● Quoted passage:
------------------------------------
Think about those trends. Hotter summers and wetter winters suggest wonderful summer holidays for the price of a bit of stiff-upper-lipping in winter. But then remember that most of our rainfall is expected to come outside the summer months; there won't be timely downpours to sweeten the land at the end of every roasting fortnight. The urge to get out the hose or the can will be greater than ever, as delphiniums droop and phlox flag, but even assuming public reservoirs and pipework manage to save enough water, gardening will always come way down the list of social priorities, after domestic and industrial uses. We should be choosing, responsibly, not to water gardens, so that daily life is not disrupted.
As ever, the eastern side of the country is expected to suffer the worst shortage of rainfall, and the south, not surprisingly, is expected to be the hottest. The place those two trends overlap is therefore in the poor old South East, where there are most people, most gardens and where stored water is least plentiful.
------------------------------------
● Required tasks:
#1 Answer these questions from the passage on gardening and changing weather:
(a) Outside which months is most rainfall expected to come?
(b) Which side of the country is expected to have the worst shortage of rainfall?
(c) In which region do the two trends overlap?
#2 Resume the passage on gardening and changing weather, starting after its final sentence.
The listing that comes after this point is not needed.

● Exercise data:
------------------------------------
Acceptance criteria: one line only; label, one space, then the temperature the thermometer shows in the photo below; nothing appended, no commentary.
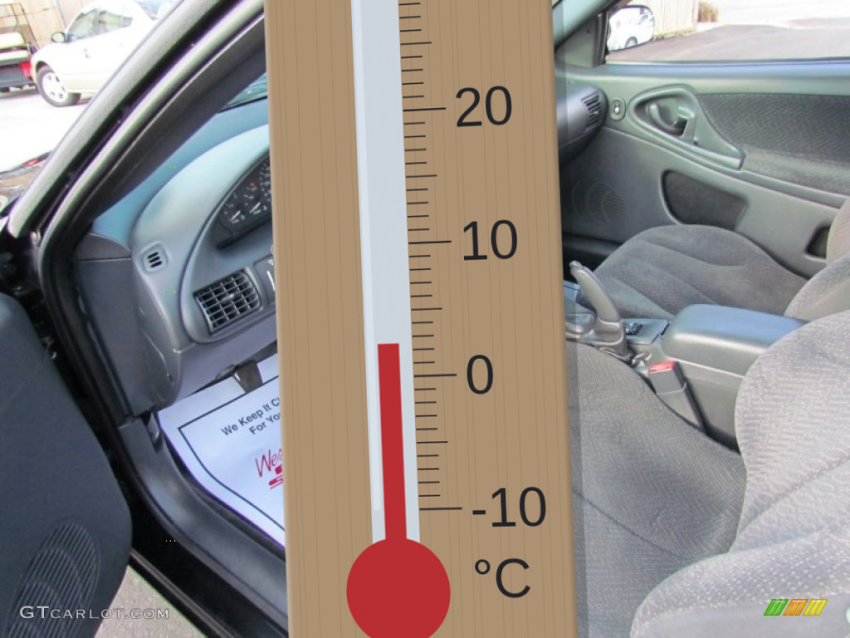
------------------------------------
● Written responses:
#1
(a) The summer months.
(b) The eastern side.
(c) The South East.

#2
The changing climate will bring more extremes to all aspects of the weather — floods, heat waves, gales — and not just winter ones. A summer gale fairly sucks the sap out of a plant, and if that garden is already drought-stricken... It all sounds like medieval torture for those lush, leafy plants which traditionally have spelt English garden. Nobody, surely, wants to look at a garden full of stressed plants crying out for help. Time to change.
Now it's tempting to think that change means imitating the tropical look, with cannas, bananas and taro, and it's true these things like the heat. But they also like lashings of moisture — serious rains — and we shall not have that. In a drought, jungle plants are a nonsense, and to promote their use as a solution to drought is misguided. In pots they may provide flamboyant highlights, but there they are even thirstier than in the ground and more wasteful of water (this goes for most plants in containers, even bedding plants, depending upon the species).
Far better than falling into the tropical trap is to look hard at traditional gardens and to translate the look by using different plants; to recreate the fullness and rhythms and contrasts of a traditional border using drought-tolerant species. Fine lawns always look miserable and stressed if they are not watered in drought (what can be more profligate than a golf course where water is scarce?) and they need to be let go for rougher grass, possibly yellow in summer, or a hard surface. Gravel over a weed-proof membrane will let through the water and ensure it is absorbed by the soil rather than run into a drain, but gravel is a look which speaks drought louder than ever. If in an urban garden you want a softer, less scrubby look, then a better solution could be a mixture of paving and gravel, set among deeper but drought-tolerant borders and upon which a water-retaining mulch has been generously loaded in spring.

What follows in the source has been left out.